When we got our plate – at a catching price of not even 3 Euros each – we went on to eat in a giant dining hall that’s rented out as a wedding location over the weekends and thus always features a wedding-decoration with white satin chair covers and two marriage thrones. (As did our hotel’s breakfast hall in Hotel Uzbekistan, by the way.) We got some additional Achichiq Chuchuk and pickles and enjoyed our last Uzbek lunch.
In case you feel like you want to try some of it now, I haven’t been able to find an Uzbek restaurant in Berlin via googling so far, maybe some recommendations will come up in the comments. Until then you might want to try these Uzbek cooking blogs: Uzbek Cooking and Husband’s Caprice.
*A little explanation of me being known as eating vegetarian in Berlin might be necessary.
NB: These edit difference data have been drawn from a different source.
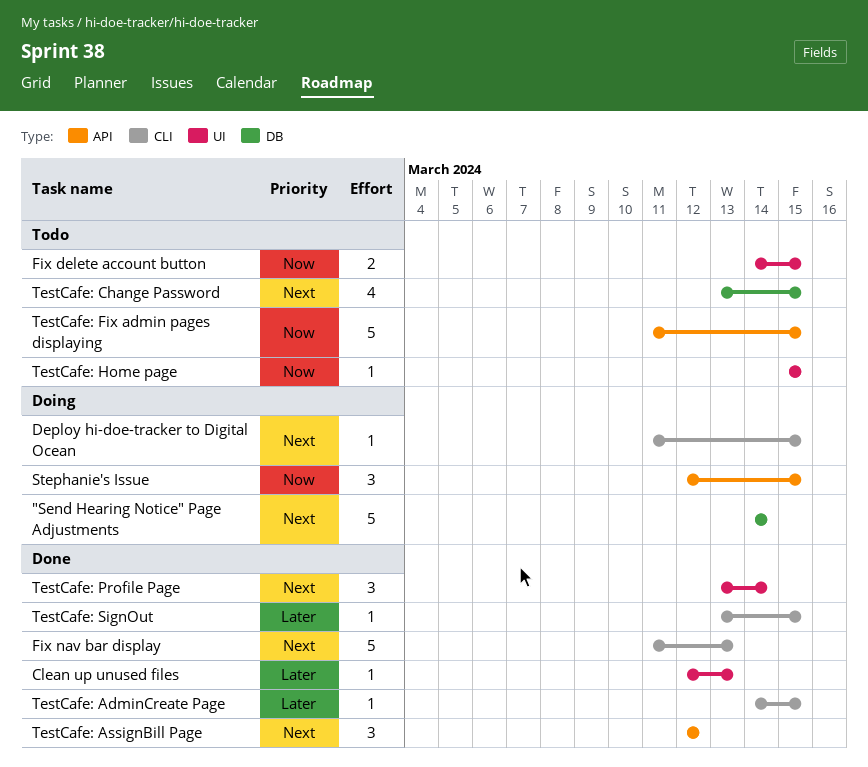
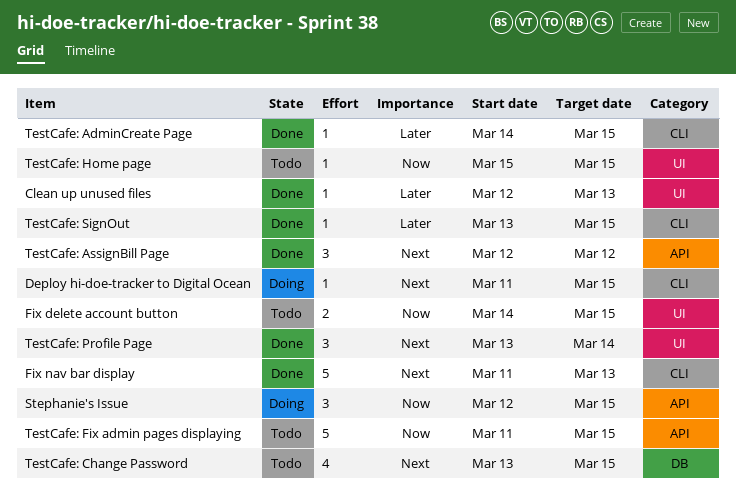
"Send Hearing Notice" Page Adjustments: present -> none

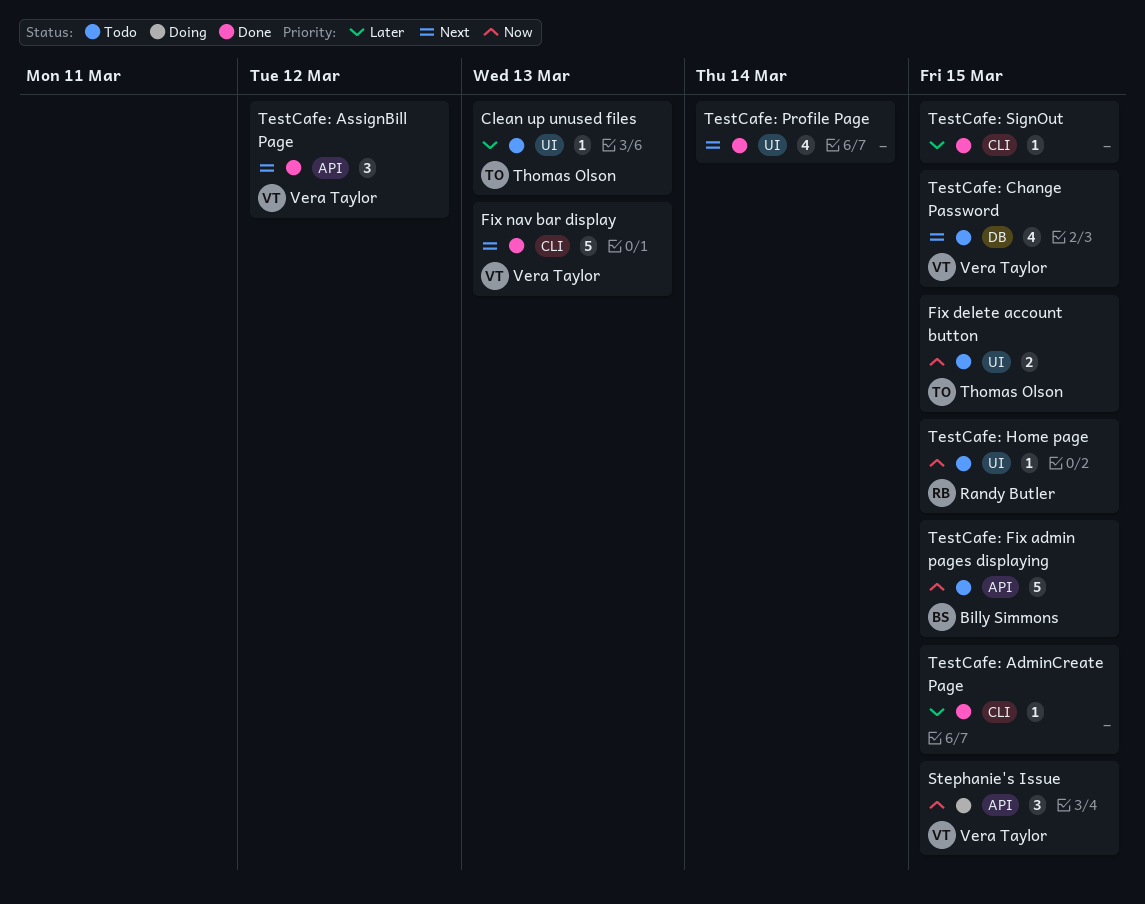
Clean up unused files, status: Done -> Todo
Deploy hi-doe-tracker to Digital Ocean: present -> none
TestCafe: Profile Page, estimate: 3 -> 4

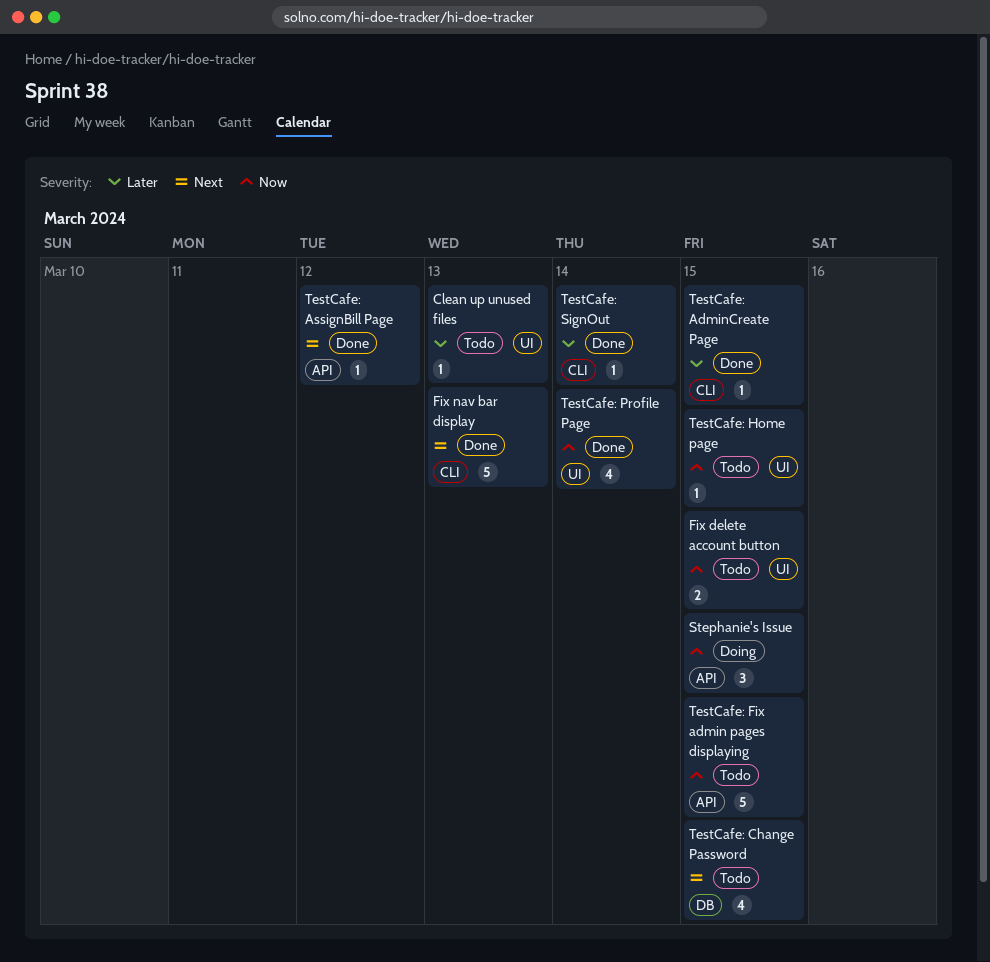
TestCafe: AssignBill Page, estimate: 3 -> 1
TestCafe: Profile Page, priority: Next -> Now
TestCafe: SignOut, due: Mar 15 -> Mar 14

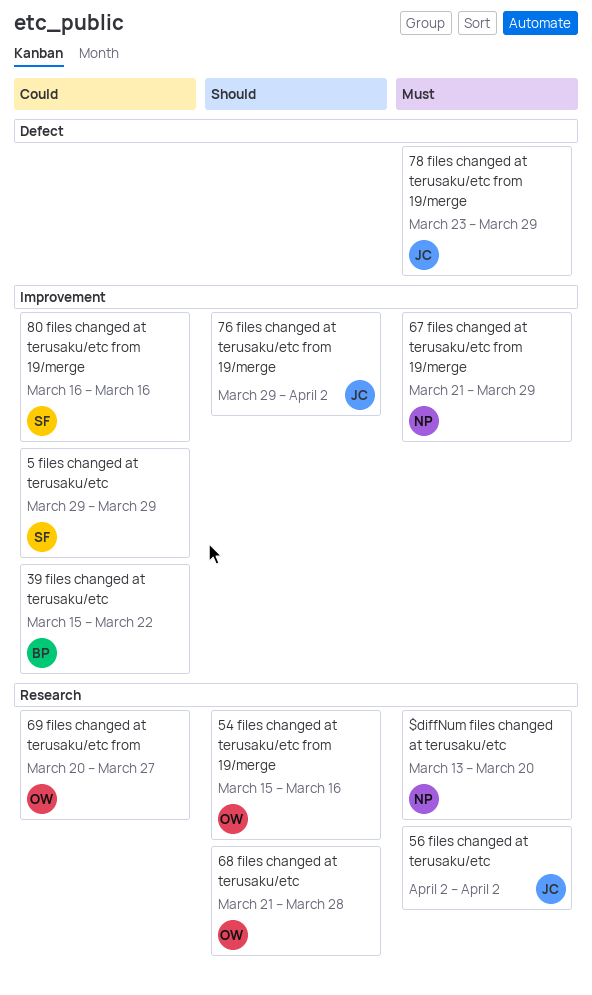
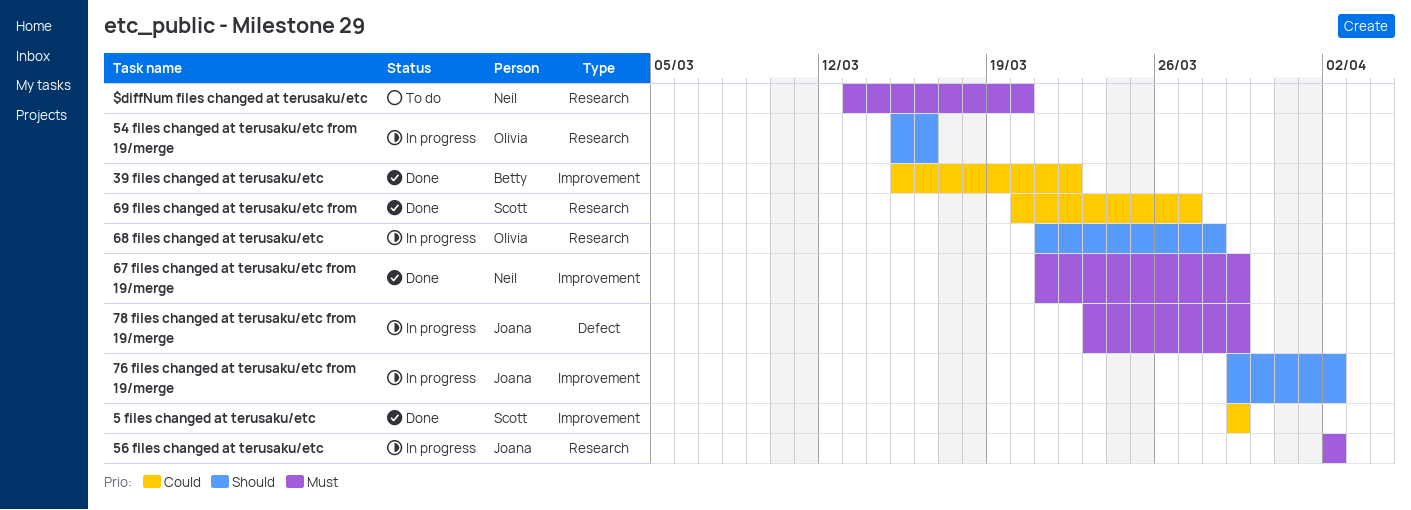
69 files changed at terusaku/etc from, owner: Olivia -> Scott
80 files changed at terusaku/etc from 19/merge: present -> none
Since I did not quit eating meat and fish out of ethical reasons but out of political and environmental and the concern for the way it’s produced and distributed. I have to admit I do like the taste and am often just too curious on what a certain local speciality tastes like. I usually refrain from my vegetarian eating when I travel, which doesn’t mean I’m getting myself a burger at the airport diner as soon as I jump off a plane. I keep it for the specialities, so I had some fresh tuna and squid in Hawaii and I had loads of mutton in Uzbekistan. Although the latter was often out of pure lack of alternatives, it’s just very unpractical to eat vegetarian in Uzbek restaurants on a tour where we were constantly invited by locals to restaurants (it would also have been quite weird and maybe even rude to our hosts).
Anyhow, I am back in Berlin and vegetarian (no fish, no meat) because I don’t see myself to be able to be consequent on the I-only-eat-well-raised-organic-meat way-of-eating. And I don’t miss a thing.